[PATCH v4 0/2] Avoid spurious freezer wakeups

From: Elliot Berman
Date: Fri Sep 08 2023 - 18:51:01 EST


After commit f5d39b020809 ("freezer,sched: Rewrite core freezer logic"),
tasks that transition directly from TASK_FREEZABLE to TASK_FROZEN are
always woken up on the thaw path. Prior to that commit, tasks could ask
freezer to consider them "frozen enough" via freezer_do_not_count(). The
commit replaced freezer_do_not_count() with a TASK_FREEZABLE state which
allows freezer to immediately mark the task as TASK_FROZEN without
waking up the task. This is efficient for the suspend path, but on the
thaw path, the task is always woken up even if the task didn't need to
wake up and goes back to its TASK_(UN)INTERRUPTIBLE state. Although
these tasks are capable of handling of the wakeup, we can observe a
power/perf impact from the extra wakeup.

We observed on Android many tasks wait in the TASK_FREEZABLE state
(particularly due to many of them being binder clients). We observed
nearly 4x the number of tasks and a corresponding linear increase in
latency and power consumption when thawing the system. The latency
increased from ~15ms to ~50ms.

Avoid the spurious wakeups by saving the state of TASK_FREEZABLE tasks.
If the task was running before entering TASK_FROZEN state
(__refrigerator()) or if the task received a wake up for the saved
state, then the task is woken on thaw. saved_state from PREEMPT_RT locks
can be re-used because freezer would not stomp on the rtlock wait flow:
TASK_RTLOCK_WAIT isn't considered freezable.

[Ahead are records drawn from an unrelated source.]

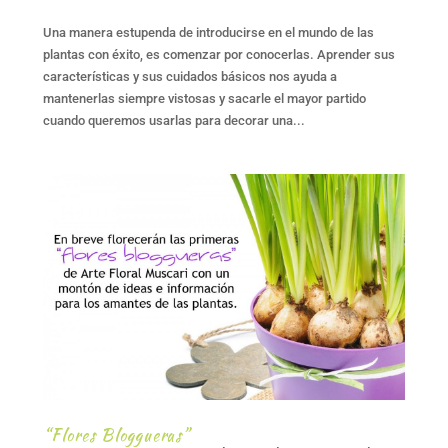
Una manera estupenda de introducirse en el mundo de las
plantas con éxito, es comenzar por conocerlas. Aprender sus
características y sus cuidados básicos nos ayuda a
mantenerlas siempre vistosas y sacarle el mayor partido
cuando queremos usarlas para decorar una...
“Flores Bloggueras”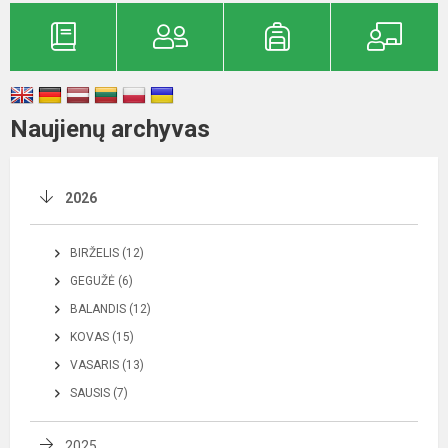
Naujienų archyvas
2026
BIRŽELIS (12)
GEGUŽĖ (6)
BALANDIS (12)
KOVAS (15)
VASARIS (13)
SAUSIS (7)
2025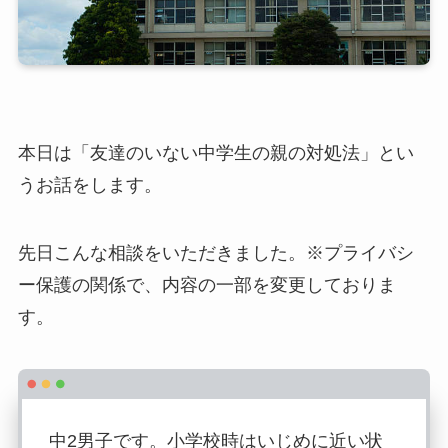
本日は「友達のいない中学生の親の対処法」とい
うお話をします。
先日こんな相談をいただきました。※プライバシ
ー保護の関係で、内容の一部を変更しておりま
す。
中2男子です。小学校時はいじめに近い状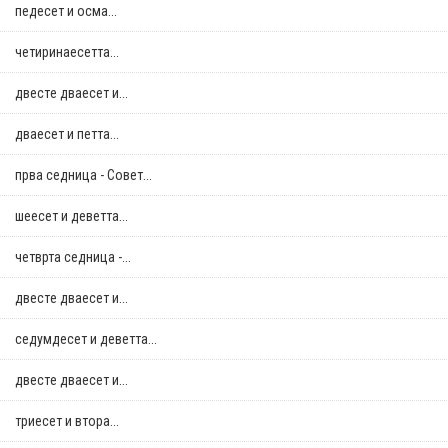
педесет и осма...
четиринаесетта...
двестe дваесет и...
дваесет и петта...
прва седница - Совет...
шеесет и деветта...
четврта седница -...
двестe дваесет и...
седумдесет и деветта...
двестe дваесет и...
триесет и втора...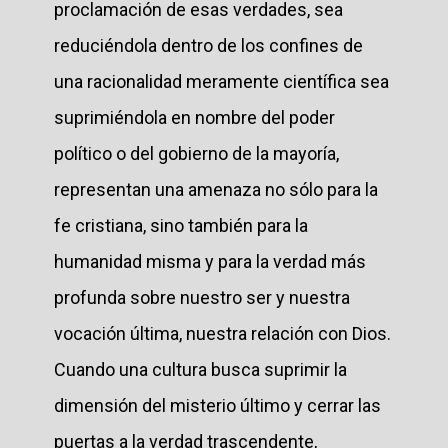
proclamación de esas verdades, sea
reduciéndola dentro de los confines de
una racionalidad meramente científica sea
suprimiéndola en nombre del poder
político o del gobierno de la mayoría,
representan una amenaza no sólo para la
fe cristiana, sino también para la
humanidad misma y para la verdad más
profunda sobre nuestro ser y nuestra
vocación última, nuestra relación con Dios.
Cuando una cultura busca suprimir la
dimensión del misterio último y cerrar las
puertas a la verdad trascendente,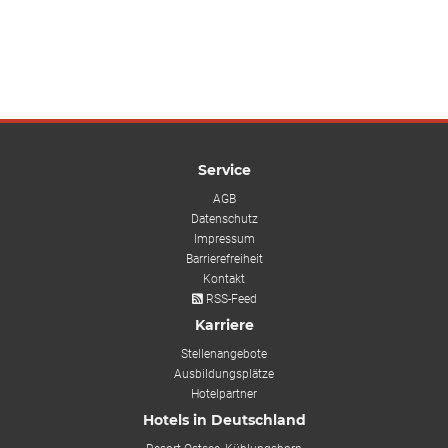
Service
AGB
Datenschutz
Impressum
Barrierefreiheit
Kontakt
RSS-Feed
Karriere
Stellenangebote
Ausbildungsplätze
Hotelpartner
Hotels in Deutschland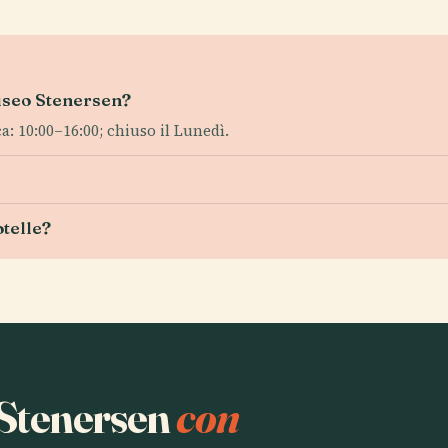
Museo Stenersen?
: 10:00–16:00; chiuso il Lunedì.
otelle?
a Stenersen
con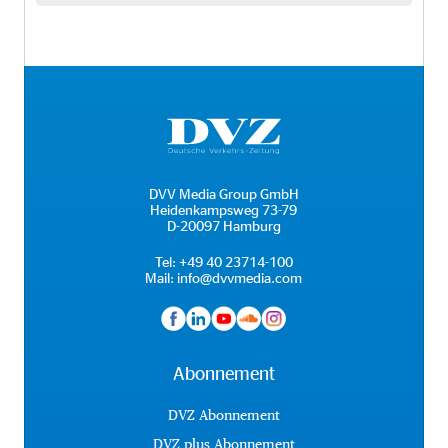
DVV Media Group GmbH
Heidenkampsweg 73-79
D-20097 Hamburg
Tel:
+49 40 23714-100
Mail:
info@dvvmedia.com
Abonnement
DVZ Abonnement
DVZ plus Abonnement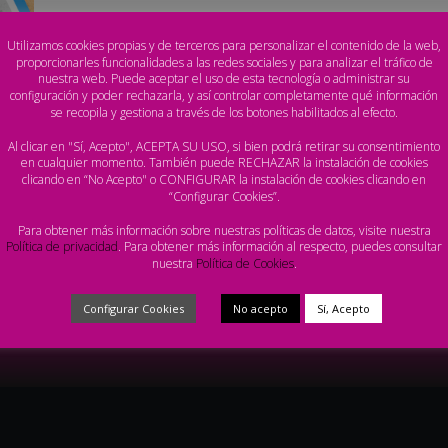
Utilizamos cookies propias y de terceros para personalizar el contenido de la web,
proporcionarles funcionalidades a las redes sociales y para analizar el tráfico de
nuestra web. Puede aceptar el uso de esta tecnología o administrar su
configuración y poder rechazarla, y así controlar completamente qué información
se recopila y gestiona a través de los botones habilitados al efecto.
licaciones relacionadas.
Al clicar en "Sí, Acepto", ACEPTA SU USO, si bien podrá retirar su consentimiento
en cualquier momento. También puede RECHAZAR la instalación de cookies
clicando en “No Acepto" o CONFIGURAR la instalación de cookies clicando en
“Configurar Cookies”.
Para obtener más información sobre nuestras políticas de datos, visite nuestra
Política de privacidad
. Para obtener más información al respecto, puedes consultar
nuestra
Política de Cookies
.
Configurar Cookies
No acepto
Sí, Acepto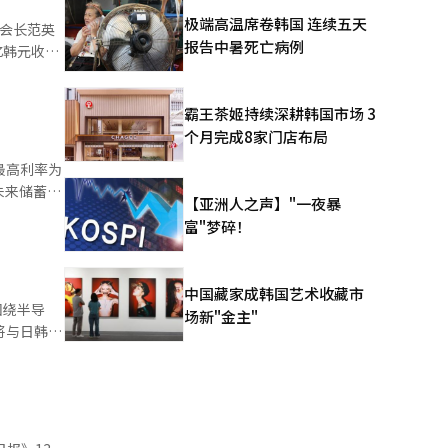
忘录
极端高温席卷韩国 连续五天
融会长范英
尽职调查，双
报告中暑死亡病例
亿韩元收购
，成为第四大
件等方面具
mu的第四
市场重心从
霸王茶姬持续深耕韩国市场 3
.20%）。
个月完成8家门店布局
海外汇款服
e的双强格
股份交换的
最高利率为
，我们将与
此次向
【亚洲人之声】"一夜暴
先水
品，旨在帮
富"梦碎！
数据是必
水产合作社
aver和
中国藏家成韩国艺术收藏市
元以下的青
新闻摘
围绕半导
场新"金主"
将与日韩经
10万
着杨总裁的
题是“日
~19.4%
此次会议的
服务速度、
也将为民间
200%。
人士出席。
~10分的
副总裁金东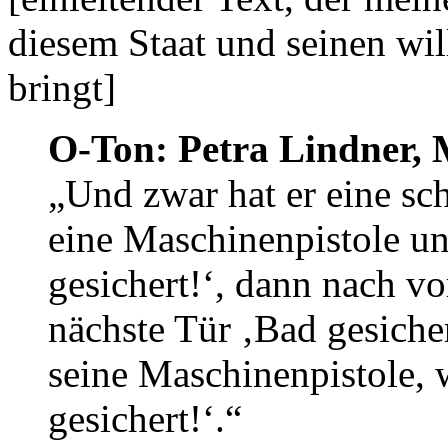
diesem Staat und seinen wi
bringt]
O-Ton: Petra Lindner, 
„Und zwar hat er eine sc
eine Maschinenpistole und
gesichert!‘, dann nach v
nächste Tür ‚Bad gesich
seine Maschinenpistole, 
gesichert!‘.“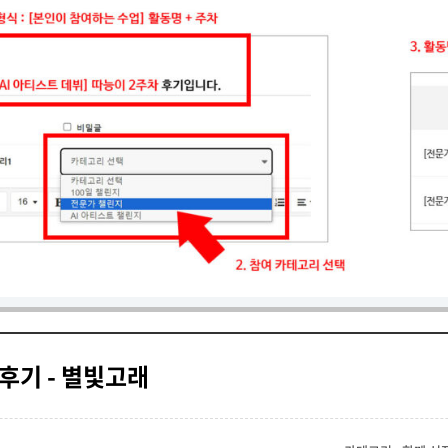
 후기 - 별빛고래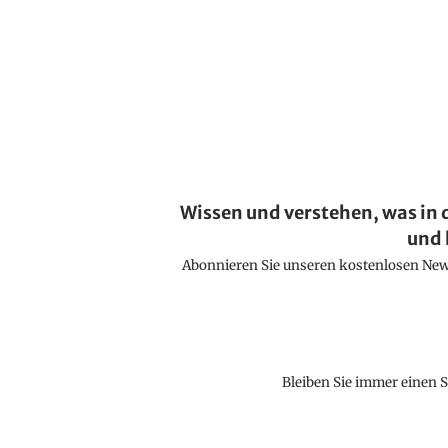
Wissen und verstehen, was in 
und 
Abonnieren Sie unseren kostenlosen Newsl
Bleiben Sie immer einen S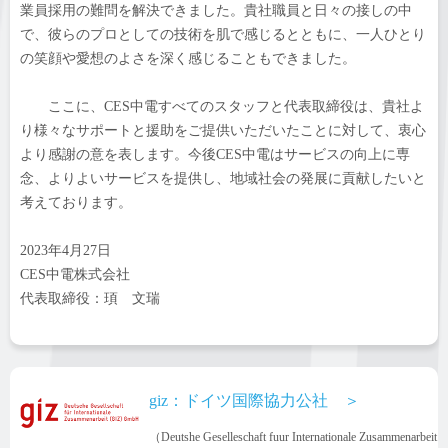
業員採用の難問を解決できました。貴社職員と日々の接しの中
で、彼らのプロとしての技術を肌で感じるとともに、一人ひとり
の笑顔や愛想のよさを深く感じることもできました。
ここに、CES中電すべてのスタッフと代表取締役は、貴社よ
り様々なサポートと援助をご提供いただいたことに対して、衷心
より感謝の意を表します。今後CES中電はサービスの向上に専
念、よりよいサービスを提供し、地域社会の発展に貢献したいと
考えております。
2023年4月27日
CES中電株式会社
代表取締役：頊 文瑞
giz：ドイツ国際協力公社 ＞
（Deutshe Geselleschaft fuur Internationale Zusammenarbeit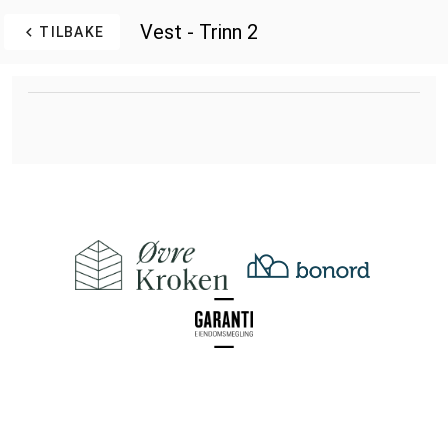
Vest - Trinn 2
TILBAKE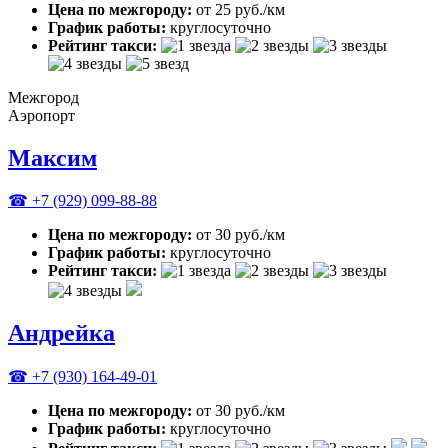
Цена по межгороду:
от 25 руб./км
График работы:
круглосуточно
Рейтинг такси:
Межгород
Аэропорт
Максим
☎ +7 (929) 099-88-88
Цена по межгороду:
от 30 руб./км
График работы:
круглосуточно
Рейтинг такси:
Андрейка
☎ +7 (930) 164-49-01
Цена по межгороду:
от 30 руб./км
График работы:
круглосуточно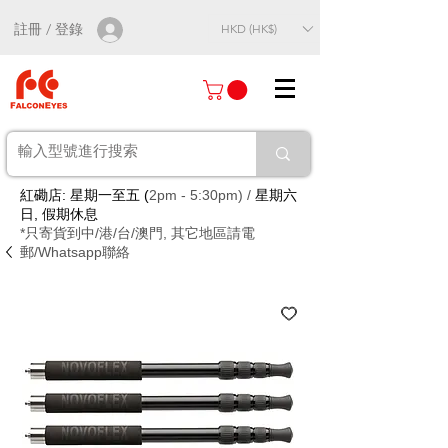
註冊 / 登錄
HKD (HK$)
紅磡店: 星期一至五 (
2pm - 5:30pm) /
星期六
日, 假期休息
*只寄貨到中/港/台/澳門, 其它地區請電
郵/Whatsapp聯絡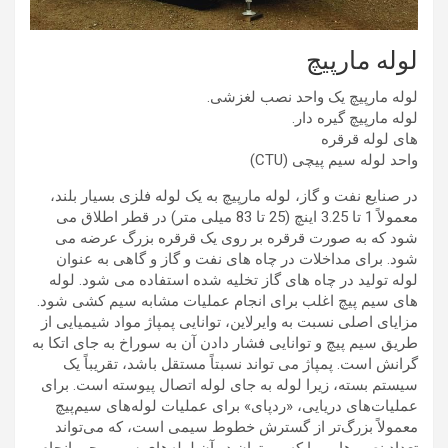
لوله مارپیچ
لوله مارپیچ یک واحد نصب لغزشی.
لوله مارپیچ گیره دار.
های لوله قرقره
واحد لوله سیم پیچی (CTU)
در صنایع نفت و گاز، لوله مارپیچ به یک لوله فلزی بسیار بلند،
معمولاً 1 تا 3.25 اینچ (25 تا 83 میلی متر) در قطر اطلاق می
شود که به صورت قرقره بر روی یک قرقره بزرگ عرضه می
شود. برای مداخلات در چاه های نفت و گاز و گاهی به عنوان
لوله تولید در چاه های گاز تخلیه شده استفاده می شود. لوله
های سیم پیچ اغلب برای انجام عملیات مشابه سیم کشی شود.
مزایای اصلی نسبت به وایرلاین، توانایی پمپاژ مواد شیمیایی از
طریق سیم پیچ و توانایی فشار دادن آن به سوراخ به جای اتکا به
گرانش است. پمپاژ می تواند نسبتاً مستقل باشد، تقریباً یک
سیستم بسته، زیرا لوله به جای لوله اتصال پیوسته است. برای
عملیات‌های دریایی، «ردپای» برای عملیات لوله‌های سیم‌پیچ
معمولاً بزرگ‌تر از گسترش خطوط سیمی است، که می‌تواند
تعداد نصب‌هایی را که می‌توان در آن لوله‌های سیم پیچی انجام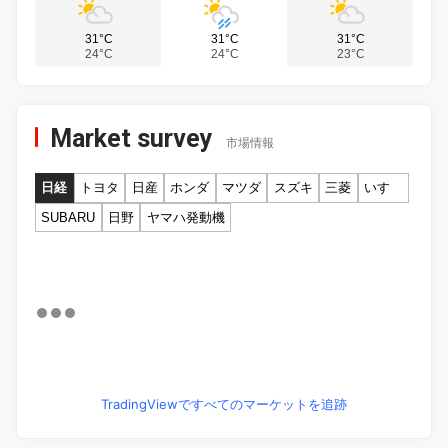
31°C
31°C
31°C
24°C
24°C
23°C
Market survey
市場情報
日経
トヨタ
日産
ホンダ
マツダ
スズキ
三菱
いすゞ
SUBARU
日野
ヤマハ発動機
TradingViewですべてのマーケットを追跡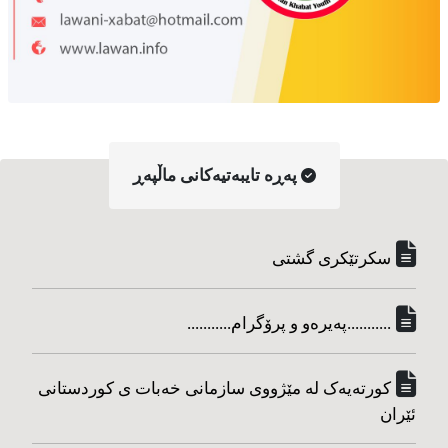
په‌ڕه‌ تایبه‌تیه‌کانی ماڵپه‌ڕ
سکرتێکری گشتی
...........په‌یره‌و و پرۆگرام...........
کورته‌یه‌ک له مێژووی سازمانی خه‌بات ی کوردستانی
ئێران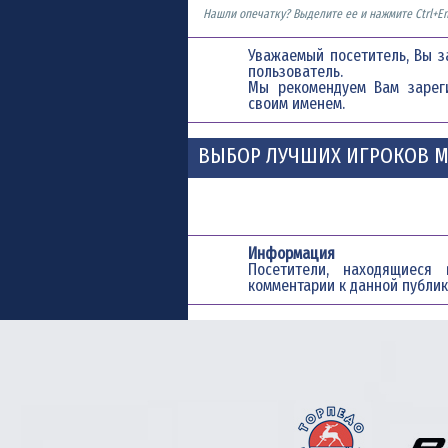
Нашли опечатку? Выделите ее и нажмите Ctrl+En
Уважаемый посетитель, Вы з
пользователь.
Мы рекомендуем Вам
зарег
своим именем.
ВЫБОР ЛУЧШИХ ИГРОКОВ М
Информация
Посетители, находящиес
комментарии к данной публик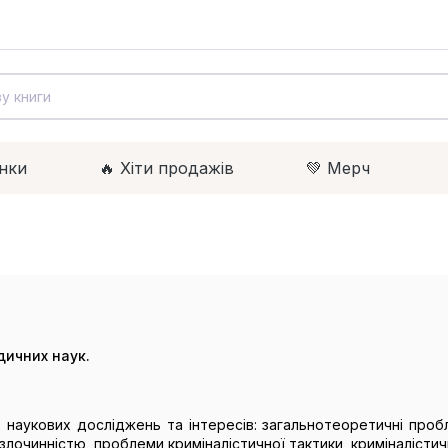
нки
🔥 Xіти продажів
💚 Мерч
ичних наук.
наукових досліджень та інтересів: загальнотеоретичні проблем
і злочинністю, проблеми криміналістичної тактики, криміналісти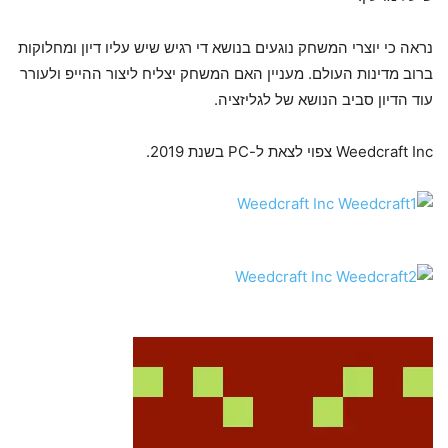
נראה כי יוצרי המשחק נוגעים בנושא די רגיש שיש עליו דיון ומחלוקות
ברוב מדינות העולם. מעניין האם המשחק יצליח ליצור ההייפ ולעורר
עוד הדיון סביב הנושא של לגליזציה.
Weedcraft Inc צפוי לצאת ל-PC בשנת 2019.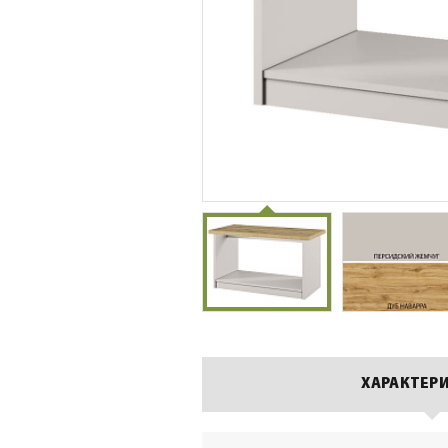
ХАРАКТЕР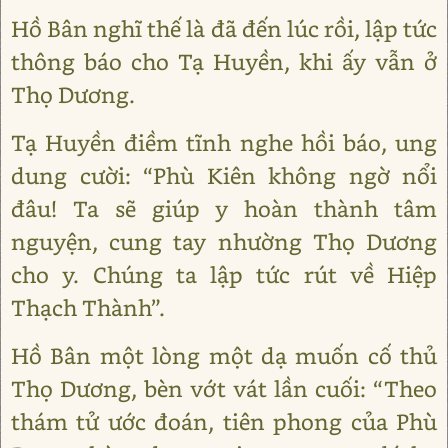
Hồ Bân nghĩ thế là đã đến lúc rồi, lập tức
thông báo cho Tạ Huyền, khi ấy vẫn ở
Thọ Dương.
Tạ Huyền điềm tĩnh nghe hồi báo, ung
dung cười: “Phù Kiên không ngờ nổi
đâu! Ta sẽ giúp y hoàn thành tâm
nguyện, cung tay nhường Thọ Dương
cho y. Chúng ta lập tức rút về Hiệp
Thạch Thành”.
Hồ Bân một lòng một dạ muốn cố thủ
Thọ Dương, bèn vớt vát lần cuối: “Theo
thám tử ước đoán, tiên phong của Phù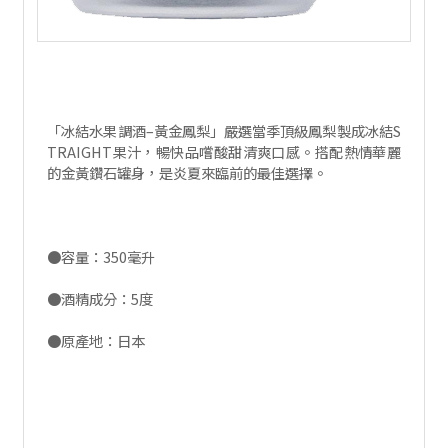
「冰結水果調酒–黃金鳳梨」嚴選當季頂級鳳梨製成冰結S
TRAIGHT果汁，暢快品嚐酸甜清爽口感。搭配熱情華麗
的金黃鑽石罐身，是炎夏來臨前的最佳選擇。
●容量：350毫升
●酒精成分：5度
●原產地：日本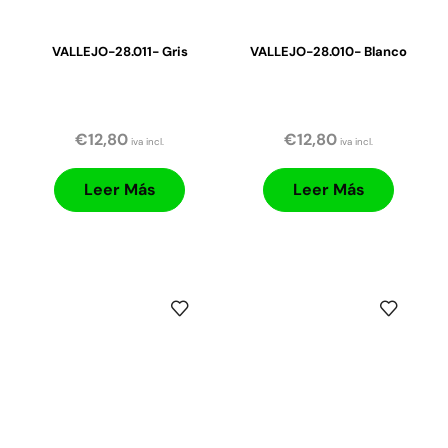
VALLEJO-28.011- Gris
VALLEJO-28.010- Blanco
€
12,80
€
12,80
iva incl.
iva incl.
Leer Más
Leer Más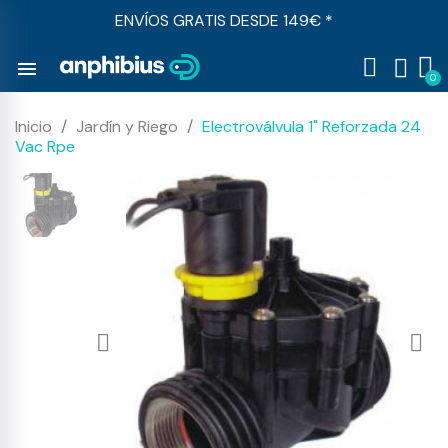
ENVÍOS GRATIS DESDE 149€ *
menu
Inicio
Jardín y Riego
Electroválvula 1" Reforzada 24
Vac Rpe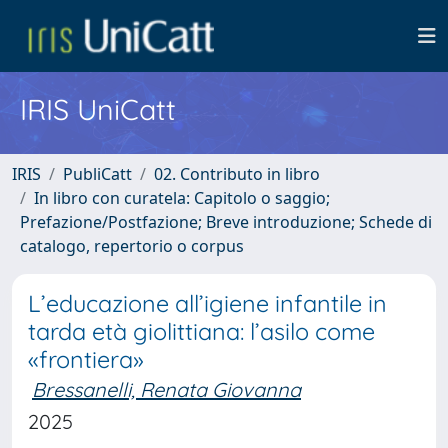
IRIS UniCatt
IRIS
PubliCatt
02. Contributo in libro
In libro con curatela: Capitolo o saggio;
Prefazione/Postfazione; Breve introduzione; Schede di
catalogo, repertorio o corpus
L’educazione all’igiene infantile in
tarda età giolittiana: l’asilo come
«frontiera»
Bressanelli, Renata Giovanna
2025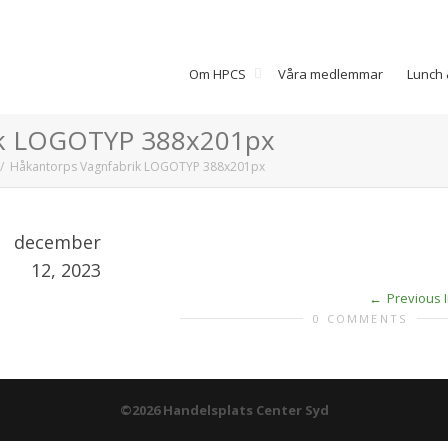
Om HPCS
Våra medlemmar
Lunch 
rik LOGOTYP 388x201px
Håkantorps Vagnfabrik LOGOTYP 388x201px
december
12, 2023
Previous 
0 COMMENTS
©2026 Handelsplats Center Syd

For testing purposes, I use these commands can help see how many tasks were
woken during thawing:

1. Setup:
mkdir /sys/kernel/tracing/instances/freezer
cd /sys/kernel/tracing/instances/freezer
echo 0 > tracing_on ; echo > trace
echo power:suspend_resume > set_event
echo 'enable_event:sched:sched_wakeup if action == "thaw_processes" && start == 1' > events/power/suspend_resume/trigger
echo 'traceoff if action == "thaw_processes" && start == 0' > events/power/suspend_resume/trigger
echo 1 > tracing_on

2. Let kernel go to suspend

3. After kernel's back up:
cat /sys/kernel/tracing/instances/freezer/trace | grep sched_wakeup | grep -o "pid=[0-9]*" | sort -u | wc -l

Signed-off-by: Elliot Berman <quic_eberman@xxxxxxxxxxx>
---
Changes in v4:
- Split into 2 commits
- Link to v3: https://lore.kernel.org/r/20230908-avoid-spurious-freezer-wakeups-v3-1-d49821fda04d@xxxxxxxxxxx

Changes in v3:
- Remove #ifdeferry for saved_state in kernel/sched/core.c
- Link to v2: https://lore.kernel.org/r/20230830-avoid-spurious-freezer-wakeups-v2-1-8877245cdbdc@xxxxxxxxxxx

Changes in v2:
- Rebase to v6.5 which includes commit 1c06918788e8 ("sched: Consider task_struct::saved_state in wait_task_inactive()")
This allows us to remove the special jobctl handling on thaw.
- Link to v1: https://lore.kernel.org/r/20230828-avoid-spurious-freezer-wakeups-v1-1-8be8cf761472@xxxxxxxxxxx

---
Elliot Berman (2):
sched/core: Remove ifdeffery for saved_state
freezer,sched: Use saved_state to reduce some spurious wakeups

include/linux/sched.h | 2 --
kernel/freezer.c | 41 +++++++++++++++++++----------------------
kernel/sched/core.c | 40 +++++++++++++++++-----------------------
3 files changed, 36 insertions(+), 47 deletions(-)
---
base-commit: 2dde18cd1d8fac735875f2e4987f11817cc0bc2c
change-id: 20230817-avoid-spurious-freezer-wakeups-9f8619680b3a

Best regards,
--
Elliot Berman <quic_eberman@xxxxxxxxxxx>